INFORMATION GIVEN:

[Start of Attachment]

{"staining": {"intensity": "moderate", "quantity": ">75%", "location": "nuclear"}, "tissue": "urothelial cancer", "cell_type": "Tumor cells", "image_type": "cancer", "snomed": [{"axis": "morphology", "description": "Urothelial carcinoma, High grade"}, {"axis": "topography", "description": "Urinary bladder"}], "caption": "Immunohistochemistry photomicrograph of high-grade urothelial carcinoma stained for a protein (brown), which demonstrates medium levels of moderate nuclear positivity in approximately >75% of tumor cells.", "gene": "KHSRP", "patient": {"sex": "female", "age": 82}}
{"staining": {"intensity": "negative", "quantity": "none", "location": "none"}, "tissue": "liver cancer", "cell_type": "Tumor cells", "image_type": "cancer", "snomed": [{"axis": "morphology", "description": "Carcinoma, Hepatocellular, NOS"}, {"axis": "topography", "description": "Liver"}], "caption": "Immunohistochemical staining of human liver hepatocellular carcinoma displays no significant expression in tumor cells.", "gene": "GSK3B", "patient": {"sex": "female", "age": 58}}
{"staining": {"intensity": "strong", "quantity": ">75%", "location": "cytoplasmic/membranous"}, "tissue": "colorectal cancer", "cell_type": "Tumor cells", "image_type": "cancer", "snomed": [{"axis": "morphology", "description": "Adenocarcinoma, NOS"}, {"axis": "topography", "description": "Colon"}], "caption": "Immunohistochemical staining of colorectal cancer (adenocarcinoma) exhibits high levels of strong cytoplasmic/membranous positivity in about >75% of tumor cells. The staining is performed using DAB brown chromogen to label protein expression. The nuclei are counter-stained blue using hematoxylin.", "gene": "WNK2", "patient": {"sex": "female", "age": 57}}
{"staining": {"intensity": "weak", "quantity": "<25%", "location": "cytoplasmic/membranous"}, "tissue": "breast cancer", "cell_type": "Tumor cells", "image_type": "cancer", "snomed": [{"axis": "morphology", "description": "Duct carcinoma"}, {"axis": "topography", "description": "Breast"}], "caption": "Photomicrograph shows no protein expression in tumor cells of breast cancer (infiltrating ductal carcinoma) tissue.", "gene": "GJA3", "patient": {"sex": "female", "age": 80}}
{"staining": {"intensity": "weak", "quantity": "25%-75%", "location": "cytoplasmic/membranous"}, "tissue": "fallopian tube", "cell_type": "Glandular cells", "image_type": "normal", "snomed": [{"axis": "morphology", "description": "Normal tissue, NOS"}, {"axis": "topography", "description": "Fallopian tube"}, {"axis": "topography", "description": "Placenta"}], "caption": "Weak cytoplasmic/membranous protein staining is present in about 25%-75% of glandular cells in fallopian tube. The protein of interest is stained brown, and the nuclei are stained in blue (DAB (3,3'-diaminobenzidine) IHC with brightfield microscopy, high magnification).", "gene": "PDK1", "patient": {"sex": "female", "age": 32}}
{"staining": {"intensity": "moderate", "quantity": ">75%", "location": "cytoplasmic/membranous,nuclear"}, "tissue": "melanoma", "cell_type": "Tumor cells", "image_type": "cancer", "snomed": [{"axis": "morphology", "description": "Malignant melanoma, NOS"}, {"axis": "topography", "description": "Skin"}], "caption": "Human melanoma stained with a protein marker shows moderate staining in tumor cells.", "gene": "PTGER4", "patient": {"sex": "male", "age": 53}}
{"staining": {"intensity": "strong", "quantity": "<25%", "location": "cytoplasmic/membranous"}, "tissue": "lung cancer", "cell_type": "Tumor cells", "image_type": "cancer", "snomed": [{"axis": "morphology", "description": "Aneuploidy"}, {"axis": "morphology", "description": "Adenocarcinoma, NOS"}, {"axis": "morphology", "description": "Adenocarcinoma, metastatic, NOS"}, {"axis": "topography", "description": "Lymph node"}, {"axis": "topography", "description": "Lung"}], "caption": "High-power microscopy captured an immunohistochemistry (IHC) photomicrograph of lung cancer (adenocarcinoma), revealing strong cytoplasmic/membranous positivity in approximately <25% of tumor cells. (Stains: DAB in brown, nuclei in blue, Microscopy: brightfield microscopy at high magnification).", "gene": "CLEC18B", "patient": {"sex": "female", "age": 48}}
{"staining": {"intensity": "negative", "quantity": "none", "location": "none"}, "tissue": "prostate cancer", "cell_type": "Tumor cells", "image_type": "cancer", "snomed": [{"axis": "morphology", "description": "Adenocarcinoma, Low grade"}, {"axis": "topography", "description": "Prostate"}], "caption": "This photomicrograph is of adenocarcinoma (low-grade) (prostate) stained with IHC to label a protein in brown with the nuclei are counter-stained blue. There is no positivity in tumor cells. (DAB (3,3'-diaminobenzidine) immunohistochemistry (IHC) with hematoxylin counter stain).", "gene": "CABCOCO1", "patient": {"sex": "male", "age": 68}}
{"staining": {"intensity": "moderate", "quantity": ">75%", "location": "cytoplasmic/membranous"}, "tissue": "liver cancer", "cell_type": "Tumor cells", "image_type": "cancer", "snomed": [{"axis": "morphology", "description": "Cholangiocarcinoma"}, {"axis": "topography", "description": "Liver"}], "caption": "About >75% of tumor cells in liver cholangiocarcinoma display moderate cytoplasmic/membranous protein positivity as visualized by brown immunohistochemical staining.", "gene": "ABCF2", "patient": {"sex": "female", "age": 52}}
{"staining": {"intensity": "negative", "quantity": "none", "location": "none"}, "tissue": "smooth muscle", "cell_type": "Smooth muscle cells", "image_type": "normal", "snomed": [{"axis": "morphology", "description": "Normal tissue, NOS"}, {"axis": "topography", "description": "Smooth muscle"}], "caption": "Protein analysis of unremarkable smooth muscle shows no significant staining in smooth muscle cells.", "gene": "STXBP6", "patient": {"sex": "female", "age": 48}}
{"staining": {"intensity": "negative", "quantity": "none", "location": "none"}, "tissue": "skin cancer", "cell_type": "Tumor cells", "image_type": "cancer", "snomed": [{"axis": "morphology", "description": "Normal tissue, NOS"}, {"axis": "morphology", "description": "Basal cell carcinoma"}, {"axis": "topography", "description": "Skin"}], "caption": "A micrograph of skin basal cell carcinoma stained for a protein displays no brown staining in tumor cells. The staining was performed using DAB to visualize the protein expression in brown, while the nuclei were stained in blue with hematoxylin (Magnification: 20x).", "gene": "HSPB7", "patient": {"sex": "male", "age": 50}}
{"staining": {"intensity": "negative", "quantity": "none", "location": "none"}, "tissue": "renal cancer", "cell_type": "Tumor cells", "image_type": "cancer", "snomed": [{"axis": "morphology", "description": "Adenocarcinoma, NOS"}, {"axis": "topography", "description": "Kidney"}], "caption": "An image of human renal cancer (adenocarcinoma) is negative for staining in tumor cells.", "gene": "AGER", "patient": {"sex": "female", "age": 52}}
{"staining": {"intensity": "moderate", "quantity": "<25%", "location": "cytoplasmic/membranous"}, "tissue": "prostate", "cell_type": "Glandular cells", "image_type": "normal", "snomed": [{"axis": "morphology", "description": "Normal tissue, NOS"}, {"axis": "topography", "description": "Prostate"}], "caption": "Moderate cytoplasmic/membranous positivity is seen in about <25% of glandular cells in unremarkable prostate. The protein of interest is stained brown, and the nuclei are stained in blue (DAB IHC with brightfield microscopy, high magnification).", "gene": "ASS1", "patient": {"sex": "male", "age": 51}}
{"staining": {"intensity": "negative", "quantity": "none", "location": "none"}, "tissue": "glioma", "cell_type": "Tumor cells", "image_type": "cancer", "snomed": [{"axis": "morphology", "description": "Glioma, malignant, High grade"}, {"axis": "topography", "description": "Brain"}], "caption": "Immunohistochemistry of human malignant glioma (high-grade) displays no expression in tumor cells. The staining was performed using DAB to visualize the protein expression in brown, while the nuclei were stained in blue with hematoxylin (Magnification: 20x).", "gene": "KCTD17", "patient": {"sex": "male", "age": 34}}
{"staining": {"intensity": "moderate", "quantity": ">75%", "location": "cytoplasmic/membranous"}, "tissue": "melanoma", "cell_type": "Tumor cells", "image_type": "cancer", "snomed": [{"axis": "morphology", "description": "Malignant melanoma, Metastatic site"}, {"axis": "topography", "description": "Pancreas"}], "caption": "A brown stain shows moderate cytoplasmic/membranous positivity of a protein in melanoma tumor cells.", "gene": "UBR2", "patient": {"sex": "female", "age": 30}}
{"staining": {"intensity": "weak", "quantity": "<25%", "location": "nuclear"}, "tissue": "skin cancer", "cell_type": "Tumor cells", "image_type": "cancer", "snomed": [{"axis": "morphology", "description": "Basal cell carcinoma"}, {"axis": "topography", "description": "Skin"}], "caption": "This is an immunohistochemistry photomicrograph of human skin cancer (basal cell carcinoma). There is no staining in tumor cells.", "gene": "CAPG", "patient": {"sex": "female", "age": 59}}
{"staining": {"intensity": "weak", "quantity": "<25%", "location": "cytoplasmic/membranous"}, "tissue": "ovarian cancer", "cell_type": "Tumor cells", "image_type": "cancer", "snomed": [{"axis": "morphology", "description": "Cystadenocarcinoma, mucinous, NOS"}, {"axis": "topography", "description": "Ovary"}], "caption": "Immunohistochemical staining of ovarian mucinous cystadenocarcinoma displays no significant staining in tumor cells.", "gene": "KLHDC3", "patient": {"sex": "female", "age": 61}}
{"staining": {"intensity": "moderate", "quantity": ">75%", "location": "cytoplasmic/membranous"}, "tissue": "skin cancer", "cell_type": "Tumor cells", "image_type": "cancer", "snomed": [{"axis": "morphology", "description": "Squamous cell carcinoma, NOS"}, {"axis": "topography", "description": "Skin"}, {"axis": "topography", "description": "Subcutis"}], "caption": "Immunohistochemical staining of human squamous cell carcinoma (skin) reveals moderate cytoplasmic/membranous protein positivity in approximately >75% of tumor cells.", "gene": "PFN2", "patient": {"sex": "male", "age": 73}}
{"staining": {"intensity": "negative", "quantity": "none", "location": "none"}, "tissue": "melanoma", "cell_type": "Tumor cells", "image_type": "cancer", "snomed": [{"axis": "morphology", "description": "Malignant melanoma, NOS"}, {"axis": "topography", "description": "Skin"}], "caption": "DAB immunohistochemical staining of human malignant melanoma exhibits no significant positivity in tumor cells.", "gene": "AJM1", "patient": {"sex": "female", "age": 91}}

[End of Attachment]

Out of the entries above, write out only the lines between the line holding "micrograph of skin" and the line holding "image of human", inclusive, each exactly as given.

{"staining": {"intensity": "negative", "quantity": "none", "location": "none"}, "tissue": "skin cancer", "cell_type": "Tumor cells", "image_type": "cancer", "snomed": [{"axis": "morphology", "description": "Normal tissue, NOS"}, {"axis": "morphology", "description": "Basal cell carcinoma"}, {"axis": "topography", "description": "Skin"}], "caption": "A micrograph of skin basal cell carcinoma stained for a protein displays no brown staining in tumor cells. The staining was performed using DAB to visualize the protein expression in brown, while the nuclei were stained in blue with hematoxylin (Magnification: 20x).", "gene": "HSPB7", "patient": {"sex": "male", "age": 50}}
{"staining": {"intensity": "negative", "quantity": "none", "location": "none"}, "tissue": "renal cancer", "cell_type": "Tumor cells", "image_type": "cancer", "snomed": [{"axis": "morphology", "description": "Adenocarcinoma, NOS"}, {"axis": "topography", "description": "Kidney"}], "caption": "An image of human renal cancer (adenocarcinoma) is negative for staining in tumor cells.", "gene": "AGER", "patient": {"sex": "female", "age": 52}}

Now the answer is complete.